October 11, 2009

超過激!未公開映画から見えるアメリカの真実

 日曜日の深夜、TOKYOMXで放映されている『松嶋x町山未公開映画を観るtv』を先週に引き続き観ました。オセロの松嶋尚美とアメリカ在住の映画評論家の町山智浩氏が、あまりにも過激な内容のため、日本では未公開のドキュメンタリー映画を観ながら、解説して、ツッコミをいれます。最近、お笑いと雑学クイズでうんざりしているのに、ついつい観てしまう自分に冷めて(あるいは覚めて)しまっていましたが、この番組で久々にシャキッとしました。
 10月4日と11日は、"Bigger, Stronger, Faster"「ステロイドはアメリカンドリームの副作用」。2008年に公開された映画で、監督のChristopher Bellとその家族を中心に、アナボリック・ステロイド剤(筋肉増強)、そして麻薬、覚せい剤など薬物に依存するアメリカ社会の闇の世界を描いています。
 監督のクリスと兄のマイク、弟のマークはそれぞれ子供のころから劣等感を抱えていました。兄のマイクはデブ、クリスはチビ、弟のマークはバカと。子どものころは誰もがヒーローに憧れます。彼らの憧れはシュワルツネッガ、スタローン、ハルク・ホーガンたちで、筋肉ムキムキのマッチョマン。スポーツに励むことで劣等感を克服しようとしますが、監督の兄と弟はステロイドに手を出します。監督のクリス自身も使用しているようなことをほのめかしてもいます。
 この映画ではオリンピック選手、メジャーリーグの野球選手たちの問題にも言及します。
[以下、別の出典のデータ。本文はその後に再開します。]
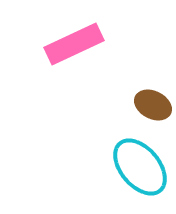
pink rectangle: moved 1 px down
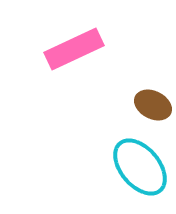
pink rectangle: moved 5 px down
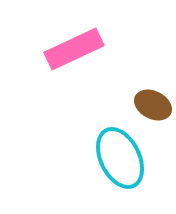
cyan ellipse: moved 20 px left, 9 px up; rotated 14 degrees clockwise
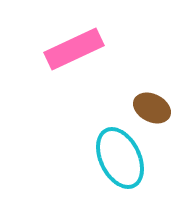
brown ellipse: moved 1 px left, 3 px down
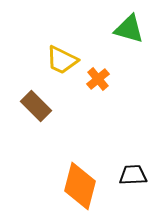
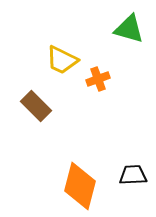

もちろん、カリフォルニア州知事シュワちゃんも若いころステロイドを使用していたことを認めたシーンも登場します。
 やがて映画の終盤には、アメリカ空軍のパイロットが覚せい剤の一種を常用していること、アメリカの子どもたちが学力を向上させるために薬物を使用していることなど、アメリカ社会が薬漬けになっている現状を明らかにします。おまけにブッシュ大統領が反ステロイドに積極的であったにもかかわらず、自分がオーナーを務めたことがあるアメリカンフットボールのチームの選手にステロイド常用者がいたことも描き、勝利と栄光を掴むには手段を選ばないアメリカの罪深い闇が浮かび上がります。

 以前、アメリカの男子大学院生が企業に就職するために容姿を立派に見せようとして、ステロイドを服用しているという新聞記事を読んだことがあります。優れた研究を続けるにはジムに通い続けるのは無理ですから、ステロイドを服用して、短時間の運動で筋肉をつけるそうです。もちろん、女の子にもモテたいしね。
 この映画でも触れていますが、アメリカで製造されているステロイドの一部は、メキシコとの国境付近で売られている家畜用のステロイドホルモンを混入した粗悪品もあるそうです。分量もバラバラで大量に摂取すると、当然副作用が起きます。

 町山氏が解説で述べていましたが、アナボリック・ステロイドだけでなく、成長ホルモンを注射して、身長を伸ばしたり、筋肉を増強する人もいます。成長ホルモンは成人してからは老化防止にも効き目があります。アメリカでは家畜の成長を促すためにホルモンを使っているとも言われています。

 ステロイドは筋肉増強だけでなく、炎症を鎮める効果もあり、副腎皮質や生殖器で分泌されます。性ホルモンの元となるのは、実は諸悪の根源のように言われるコレステロールで、コレステロールも名称の一部からわかるようにステロイドの一種です。最近、コレステロールをホルモンの起源と考えて、その重要性を評価する一般書も多く見られます。コレステロールには悪玉もいるし、善玉もいる。それに大量に摂取するのは問題です。適度に摂取すれば、体に良いはずです。コレステロールは細胞膜を作るのには欠かせませんから。

 ちなみにFalconは大学院生の時、公務員試験の面接で「スポーツは何をしていましたか?」と尋ねられると考えて、日焼けサロンに通ったことがあります。公務員試験の面接で期待通り質問されたので、「水泳をしています!」と答えたら、面接官に「良く日焼けされていますね」と言われました。それだけではないと思いますけど、合格できました。水泳は大学院生の時も少しはしていたので、まるっきり嘘をついたわけではありません。

 話が横道にそれてしまいましたが、この番組は刺激的で、非常に興味深い内容です。メディア・リテラシーを向上させるのにも適しています。

 そういえば、残念なことに、この番組は東京都と首都圏の一部でしか視聴できません。あしからず。